Нюту разбудил снег.
В короткий миг между пробуждением и тем, чтобы открыть глаза, в голове Нюты пронеслось невесть откуда взявшееся: «снегопад». И сердце бешено заколотилось, так, что заложило уши. В окно ничего не было видно. Только кружились, как обезумевшие, крупные белые хлопья, бились в стекло – весело и насмерть.
В квартире скрипнуло. Нет. Стон.
Нюта подкралась к двери и прильнула ухом к щели. Короткий стук – где-то в комнате ветер распахнул форточку. Внутренности над пупком скрутило безотчётным ужасом. Нюта пошатнулась, вцепилась в круглую дверную ручку. Снова стон – скорее, плаксивый вздох. Бабушка Неша? Ладони скользкие – почти как Лёнины лапы. Нюта вытерла руки о футболку, а сама вся – одно дрожащее ухо, не шла по коридору, а плыла на звуки. Огромный зеркальный шкаф отражал и множил зимнее бешенство за окнами, и Нюте уже казалось, что ноги увязают в белом, а мокрое тянет вниз. Глаза пощипывало – плохо смыла перед сном колядочный грим.

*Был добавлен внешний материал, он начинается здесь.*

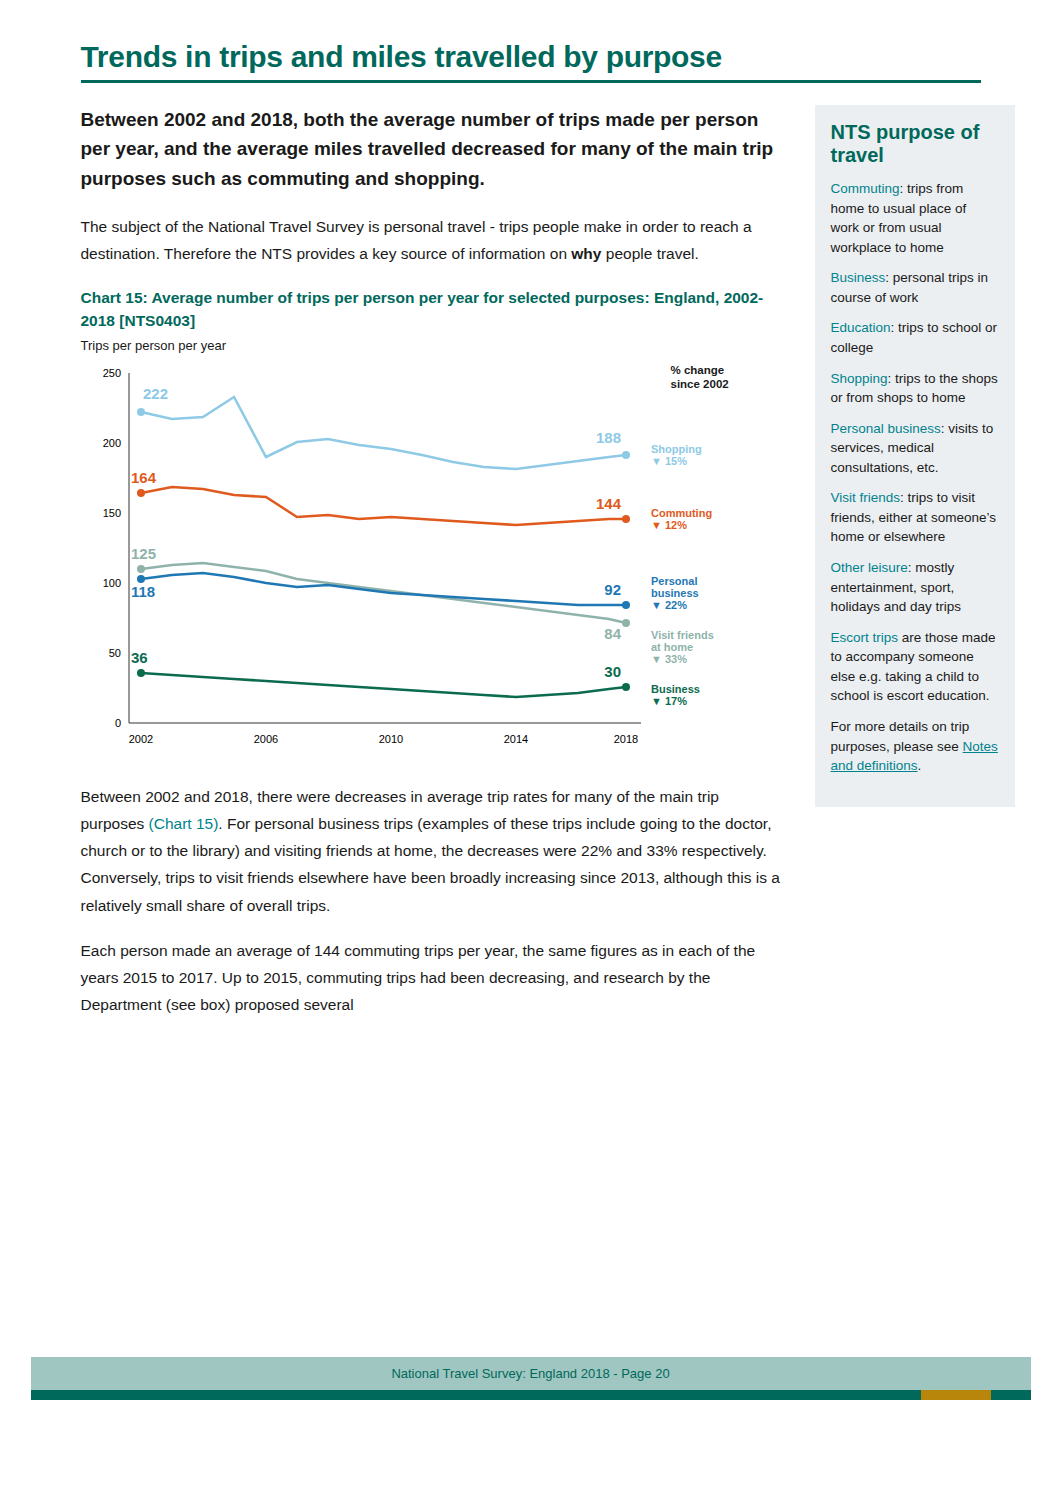Trends in trips and miles travelled by purpose
Between 2002 and 2018, both the average number of trips made per person per year, and the average miles travelled decreased for many of the main trip purposes such as commuting and shopping.
The subject of the National Travel Survey is personal travel - trips people make in order to reach a destination. Therefore the NTS provides a key source of information on why people travel.
Chart 15: Average number of trips per person per year for selected purposes: England, 2002-2018 [NTS0403]
Trips per person per year
% change
since 2002
250 200 150 100 50 0 2002 2006 2010 2014 2018 222 164 125 118 36 188 144 92 84 30 Shopping ▼ 15% Commuting ▼ 12% Personal business ▼ 22% Visit friends at home ▼ 33% Business ▼ 17%
Between 2002 and 2018, there were decreases in average trip rates for many of the main trip purposes (Chart 15). For personal business trips (examples of these trips include going to the doctor, church or to the library) and visiting friends at home, the decreases were 22% and 33% respectively. Conversely, trips to visit friends elsewhere have been broadly increasing since 2013, although this is a relatively small share of overall trips.
Each person made an average of 144 commuting trips per year, the same figures as in each of the years 2015 to 2017. Up to 2015, commuting trips had been decreasing, and research by the Department (see box) proposed several
NTS purpose of travel
Commuting: trips from home to usual place of work or from usual workplace to home
Business: personal trips in course of work
Education: trips to school or college
Shopping: trips to the shops or from shops to home
Personal business: visits to services, medical consultations, etc.
Visit friends: trips to visit friends, either at someone’s home or elsewhere
Other leisure: mostly entertainment, sport, holidays and day trips
Escort trips are those made to accompany someone else e.g. taking a child to school is escort education.
For more details on trip purposes, please see Notes and definitions.
National Travel Survey: England 2018 - Page 20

Бабушка Неша сидела в кровати: спина прямая, как железные ножки её старинной кровати, а взгляд – жадный, и блуждающий, и испуганный – рыскал в темноте комнаты. Форточка была закрыта.

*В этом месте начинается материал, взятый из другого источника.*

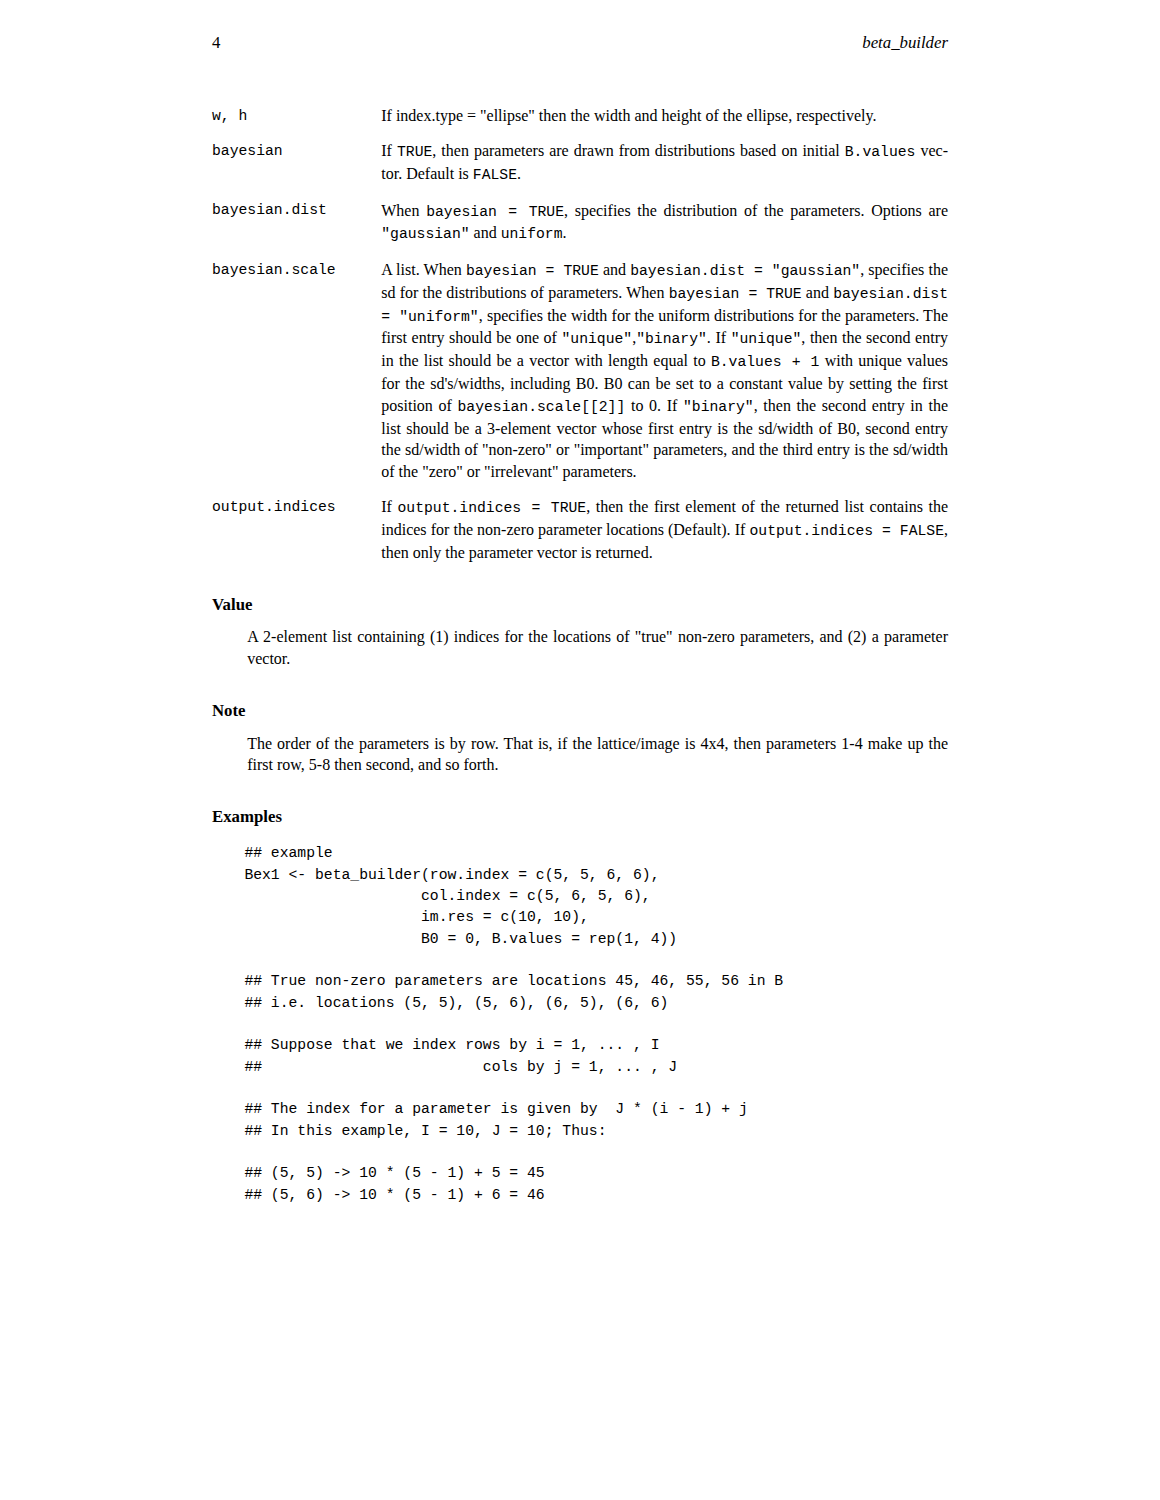4 beta_builder
w, h
If index.type = "ellipse" then the width and height of the ellipse, respectively.
bayesian
If TRUE, then parameters are drawn from distributions based on initial B.values vector. Default is FALSE.
bayesian.dist
When bayesian = TRUE, specifies the distribution of the parameters. Options are "gaussian" and uniform.
bayesian.scale
A list. When bayesian = TRUE and bayesian.dist = "gaussian", specifies the sd for the distributions of parameters. When bayesian = TRUE and bayesian.dist = "uniform", specifies the width for the uniform distributions for the parameters. The first entry should be one of "unique","binary". If "unique", then the second entry in the list should be a vector with length equal to B.values + 1 with unique values for the sd's/widths, including B0. B0 can be set to a constant value by setting the first position of bayesian.scale[[2]] to 0. If "binary", then the second entry in the list should be a 3-element vector whose first entry is the sd/width of B0, second entry the sd/width of "non-zero" or "important" parameters, and the third entry is the sd/width of the "zero" or "irrelevant" parameters.
output.indices
If output.indices = TRUE, then the first element of the returned list contains the indices for the non-zero parameter locations (Default). If output.indices = FALSE, then only the parameter vector is returned.
Value
A 2-element list containing (1) indices for the locations of "true" non-zero parameters, and (2) a parameter vector.
Note
The order of the parameters is by row. That is, if the lattice/image is 4x4, then parameters 1-4 make up the first row, 5-8 then second, and so forth.
Examples
## example
Bex1 <- beta_builder(row.index = c(5, 5, 6, 6),
                    col.index = c(5, 6, 5, 6),
                    im.res = c(10, 10),
                    B0 = 0, B.values = rep(1, 4))

## True non-zero parameters are locations 45, 46, 55, 56 in B
## i.e. locations (5, 5), (5, 6), (6, 5), (6, 6)

## Suppose that we index rows by i = 1, ... , I
##                         cols by j = 1, ... , J

## The index for a parameter is given by  J * (i - 1) + j
## In this example, I = 10, J = 10; Thus:

## (5, 5) -> 10 * (5 - 1) + 5 = 45
## (5, 6) -> 10 * (5 - 1) + 6 = 46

– Бабуль. – Нюта залезла с ногами под одеяло – пружины заскрипели, – прижалась к тощей фигуре. Баба Неша перестала бормотать. С неожиданной силой она отпихнула Нюту от себя, словно больную кошку:
– Уйди. – Сдавленно, но твёрдо. – Прочь.
Нюта сползла с кровати, попятилась, больно наткнулась спиной на дверь, а потом непослушными руками захлопнула её за собой.
Что с бабушкой? Нюта укусила губу – сильно, вспухнет, – чтобы не разреветься. Шорох в зале, где спали Вика и Лёня, пока гостили тут. Уже не стоны, а сдавленные рыдания, как сквозь сжимавшую рот ладонь.
Нюта пошла дальше, пальцы левой руки перебирали завитки на обоях. То ли успокоиться, то ли…
Дверь в зал – как у бабы Неши, с полупрозрачным стеклом, только белым, не цвета грецкого орешка. Нюта прижалась носом к нижнему квадрату, скосила глаза, выискивая секретное местечко, через которое – подглядывать без искажений.
Сквозь распахнутую форточку в комнату танцевал снег. Раскладушка тряслась от Викиных истеричных рыданий – обеими руками та зажимала себе рот, чтобы вештица не услышала, не увидела, не учуяла,
Нюта не поняла как очутилась в кровати, вся потная и дрожащая от страха. Было слишком тепло, до влажности. Очень отдалённо Нюта понимала, что описалась, как пятилетка.